Sabor da liberdade: O diagnóstico de Autismo na idade adulta

A sensação de liberdade é sempre algo maravilhoso. A liberdade após um qualquer período de clausura é indiscritível. A liberdade após um grande período de clausura sendo inocente é único. É a sensação que muitos adultos descrevem após receber o diagnóstico de Autismo.

Liberdade

(...) Sol doira Sem literatura O rio corre, bem ou mal, Sem edição original. E a brisa, essa, De tão naturalmente matinal, Como o tempo não tem pressa...

Fernando Pessoa


Apesar do desenvolvimento cientifico e do conhecimento acerca do Autismo continua a ser mais dificil obter um diagnóstico de Autismo na idade adulta comparativamente em criança. E esta dificuldade é maior quando se é mulher.


As razões são muitas e vão desde o maior desconhecimento acerca do que é o Autismo e das suas características. Seja no global ou mais especificamente na expressão fenótipica na mulher. Muitas vezes os técnicos (médicos, psicólogos, etc.) e outros profissionais (professores, educadores, etc.) continuam a centrar-se nos critérios de diagnóstico da DSM e ICD de forma exclusiva. Mas também devido às próprias crenças de que o Autismo é uma perturbação maioritariamente diagnosticada em rapazes comparativamente às raparigas.


No caso dos adultos a dificuldade acresce devido à existência de outras perturbações psiquiátricas associadas (Depressão, Ansiedade, Anorexia, Perturbação de Hiperactividade e Défice de Atenção, Perturbação Obsessivo-Compulsiva, etc.). Mas também se continua a verificar um maior desconhecimento em relação à expressão das características comportamentais do Autismo no adulto e das diferenças face ao que é uma apresentação destas características quando crianças ou adolescentes.

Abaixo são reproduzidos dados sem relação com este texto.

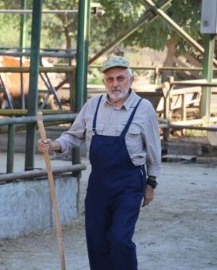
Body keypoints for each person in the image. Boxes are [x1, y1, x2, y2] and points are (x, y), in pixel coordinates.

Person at [37, 56, 161, 270]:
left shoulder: (144, 108)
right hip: (99, 183)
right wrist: (55, 145)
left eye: (121, 78)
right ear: (104, 81)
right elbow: (73, 136)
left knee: (120, 238)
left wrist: (151, 184)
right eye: (110, 79)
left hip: (129, 183)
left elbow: (154, 150)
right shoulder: (92, 106)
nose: (115, 84)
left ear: (131, 80)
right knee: (97, 241)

No entanto continuo a observar situações de adultos que apresentam um conjunto de características comportamentais em número suficiente para um diagnóstico de PEA. Mas principalmente verifico que apesar dos múltiplos diagnósticos, sendo que alguns deles até estão correctos, é a expressão de sofrimento contínuo ao longo do tempo. Ou seja, apesar de se verificar um diagnóstico de Perturbação de Ansiedade Social e a pessoa estar a realizar intervenção farmacológica e psicoterapeutica continua a se verificar um mal estar psicológico contínuo. Como se estivessemos a observar uma Perturbação de Ansiedade Social multi-resistente à intervenção. Para além de enquanto profissionais de saúde mental nos devermos questionar ao longo do processo de intervenção dos nossos clientes face ao desenvolvimento do processo psicoterapêutico. Também devemos aconselhar junto de outros colegas ou fazermos supervisão. E em caso de dúvida observar que o cliente continua a demonstrar sofrimento e incapacidade de compreensão dos acontecimentos, das experiências relacionais, etc.


É neste ponto que verifico que quando dou o diagnóstico de Perturbação do Espectro do Autismo a uma pessoa adulta sinto esse sentimento único e de liberdade na expressão facial e nas palavras da pessoa. A sensação de se saber e sentir que já não é mais uma pessoa antipática, mal educada e com múltiplas manias, ou arrogante e anti-social e no limite psicopata. É sentir que há uma compreensão para aquilo que são, para a sua existência até ao momento em questão e dali para a frente. E isso é liberdade.